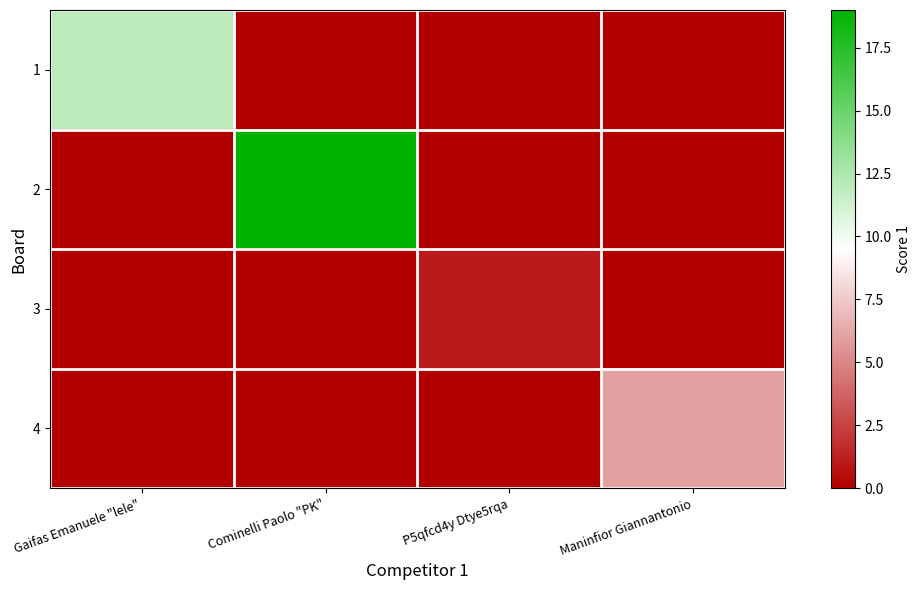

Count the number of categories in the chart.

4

--

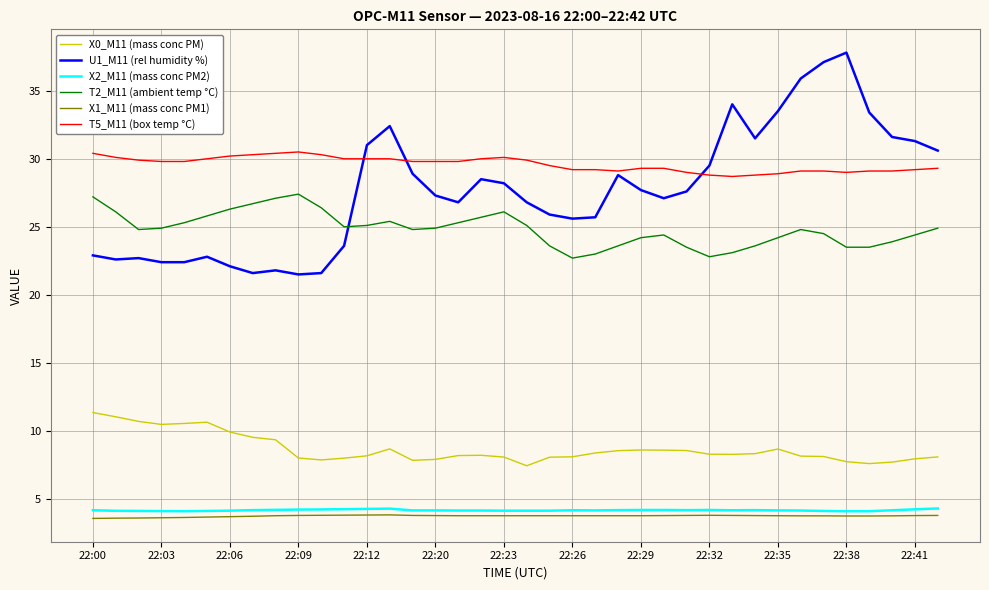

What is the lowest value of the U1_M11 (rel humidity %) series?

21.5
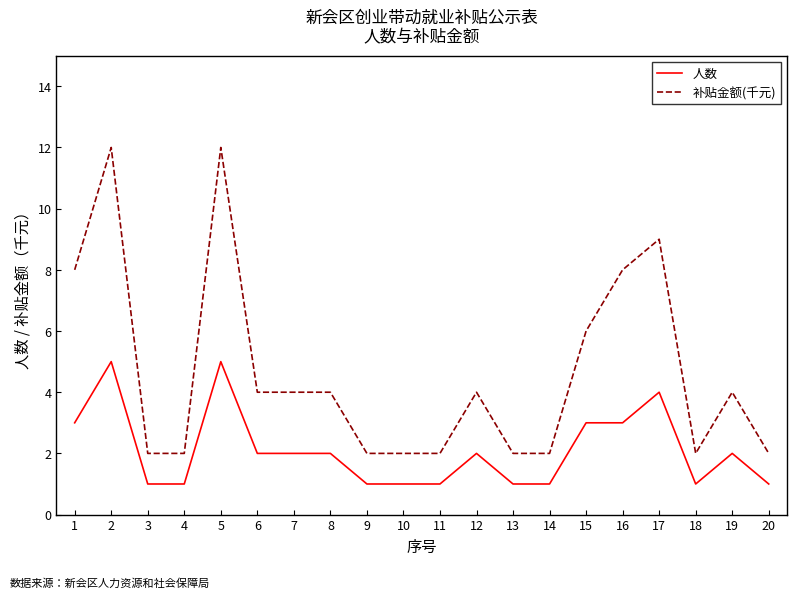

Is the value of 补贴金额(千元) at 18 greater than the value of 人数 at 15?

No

* [What is needed]: Pull out every line of the data above that contains the word "value". Case matters, so match only that exact capitalization.

* [Exercise answer]:
What is the lowest value of the U1_M11 (rel humidity %) series?
Is the value of 补贴金额(千元) at 18 greater than the value of 人数 at 15?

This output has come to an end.